While some would regard a ban from social media as a blessing, the point is that Sharp should be applauded, and not castigated, for speaking her mind on a subject which she knows rather more about than they do. If individuals like her don't speak up about these kinds of issues then nobody will.

"The problem is that the media, particularly in the UK, loves scandals and drama," said Sharp. "I don't speak out about things because I want to create that, I speak out about them because I am quite opinionated and if I don't speak out about them then nothing will ever change. Actually I have tried to speak out about doping and stuff less because it shouldn't be me who has to do that, there are people whose job it is to follow those problems, although obviously it affects me. But it is partly a distraction.

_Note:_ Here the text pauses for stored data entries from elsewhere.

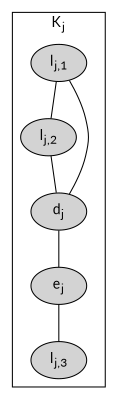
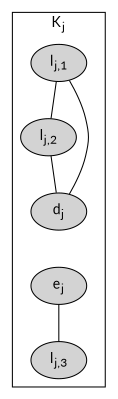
  graph {
    fontname=Lato
    node [style=filled fontname=Lato]
    edge [fontname=Lato]
    n1 [label=<l<SUB>j,1</SUB>>]
    n2 [label=<l<SUB>j,2</SUB>>]
    n3 [label=<d<SUB>j</SUB>>]
    n4 [label=<l<SUB>j,3</SUB>>]
    n5 [label=<e<SUB>j</SUB>>]
    subgraph cluster_1 {
      label=<K<SUB>j</SUB>>
      n1
      n2
      n3
      n4
      n5
    }
    n1 -- n2
    n2 -- n3
    n3 -- n1
-   n3 -- n5
    n5 -- n4
  }
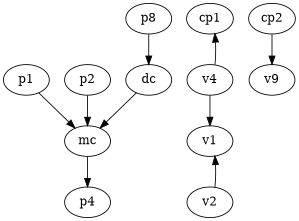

"Social media has become a place where people can say anything," she added. "Ten years ago you would never have been able to contact me unless you had my phone number or whatever - whereas nowadays anyone can say anything to anyone. It is brilliant in some respects, but in other respects it is horrendous. Most people who have been saying things like that are not fans of the sport, they just like to jump on people for certain things. But I have not missed it at all for the last three weeks."

While a medal from Rio was the ultimate goal, being pitted against such odds causes a different kind of rationalisation. "I personally was happy with how I did in Rio," said Sharp. "I know that I put in a good performance. I know I put in a good three rounds. I don't do the sport to get praise for it. I don't do it to get media attention. I do it because it is what I enjoy and it is fun. For me it was a success and what anyone else thinks about it doesn't matter.

"After the disappointment of Beijing last year [where she missed the final], I said that if I could learn from it then it would be worth the disappointment," she added. "I did learn from it: ultimately I wanted to get a medal in Rio but the minimum was making the final."

After today's last race of the season, Sharp is looking forward to a hard-earned "two, three or four weeks of nothing" and a holiday before starting to build herself back up for the 2017 indoor season. The clock is already ticking for next year's World Championships in London. The Lynsey Sharp story is set to run and run.